The ellipticity of the globe’s path, which inevitably occurs due to the initial conditions and every, even the smallest asymmetry of the globe and the supporting system, as well as due to the inhomogeneity of the magnetic field used to maintain oscillations, is compensated by using a mechanical Sharon ring. A metal ring of the appropriate radius is placed slightly below the support of the pendulum, so that the wire, i.e. the cable at each oscillation, at the moment when the globe reaches the amplitude position, slightly touches the edge of the ring.

The electromagnetic system for exciting the pendulum that compensates for the energy spent on overcoming the friction in the support and the air resistance during the movement of the globe, in combination with the mechanical Sharon ring, practically allows the pendulum to work properly for a long period of time. At the latitude of Belgrade, the Foucault rotation moves the amplitude position of the sphere clockwise by about 5 degrees in about 30 minutes.

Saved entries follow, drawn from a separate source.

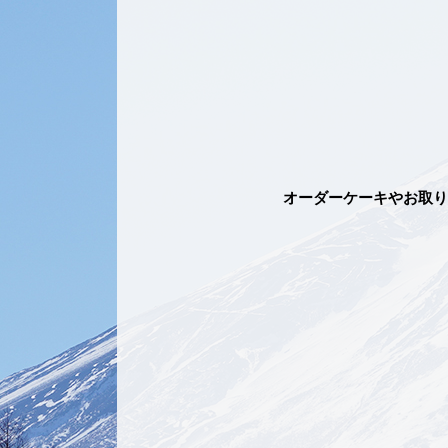
オーダーケーキやお取り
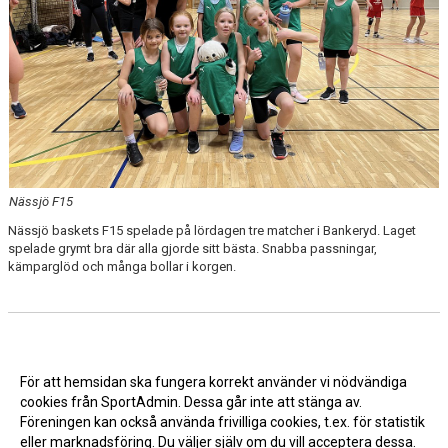
Nässjö F15
Nässjö baskets F15 spelade på lördagen tre matcher i Bankeryd. Laget
spelade grymt bra där alla gjorde sitt bästa. Snabba passningar,
kämparglöd och många bollar i korgen.
För att hemsidan ska fungera korrekt använder vi nödvändiga
cookies från SportAdmin. Dessa går inte att stänga av.
Föreningen kan också använda frivilliga cookies, t.ex. för statistik
eller marknadsföring. Du väljer själv om du vill acceptera dessa.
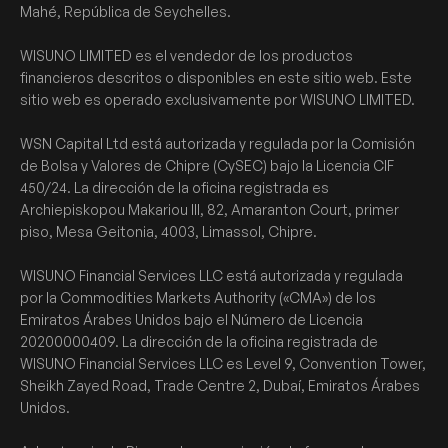
Mahé, República de Seychelles.
WISUNO LIMITED es el vendedor de los productos
financieros descritos o disponibles en este sitio web. Este
sitio web es operado exclusivamente por WISUNO LIMITED.
WSN Capital Ltd está autorizada y regulada por la Comisión
de Bolsa y Valores de Chipre (CySEC) bajo la Licencia CIF
450/24. La dirección de la oficina registrada es
Archiepiskopou Makariou III, 82, Amaranton Court, primer
piso, Mesa Geitonia, 4003, Limassol, Chipre.
WISUNO Financial Services LLC está autorizada y regulada
por la Commodities Markets Authority («CMA») de los
Emiratos Árabes Unidos bajo el Número de Licencia
20200000409. La dirección de la oficina registrada de
WISUNO Financial Services LLC es Level 9, Convention Tower,
Sheikh Zayed Road, Trade Centre 2, Dubaí, Emiratos Árabes
Unidos.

The setup of Foucault’s pendulum has an educational character that goes beyond the basic point of the experiment – ​​the obvious manifestation of the Earth’s rotation. It demonstrates various physical phenomena – starting from the most obvious mechanical oscillations of a mathematical pendulum, through their damping and the way to compensate for that damping with an excitation force, to electromagnetic interaction and sensor electronics. At the same time, the importance of oscillatory systems goes beyond the scope of physics, since the models and behavior of oscillatory systems through phenomenological mappings find applications in biology, ecology, meteorology, medicine, and even sociology and psychology.

In addition to being educational, the exhibition also has a promotional character, as it is accompanied by a series of infographics and accompanying materials that can provide an insight into the professions nurtured at the founding faculties of ZaFi, the Faculty of Civil Engineering, Technological and Metallurgical, Mechanical and Electrical Engineering. Therefore, a visit to ZaFi is potentially interesting for high school students who are about to choose the direction of further education. 

In addition to visits thematically adapted to high school students, ZaFi has also designed content suitable for preschoolers and junior and senior elementary school students.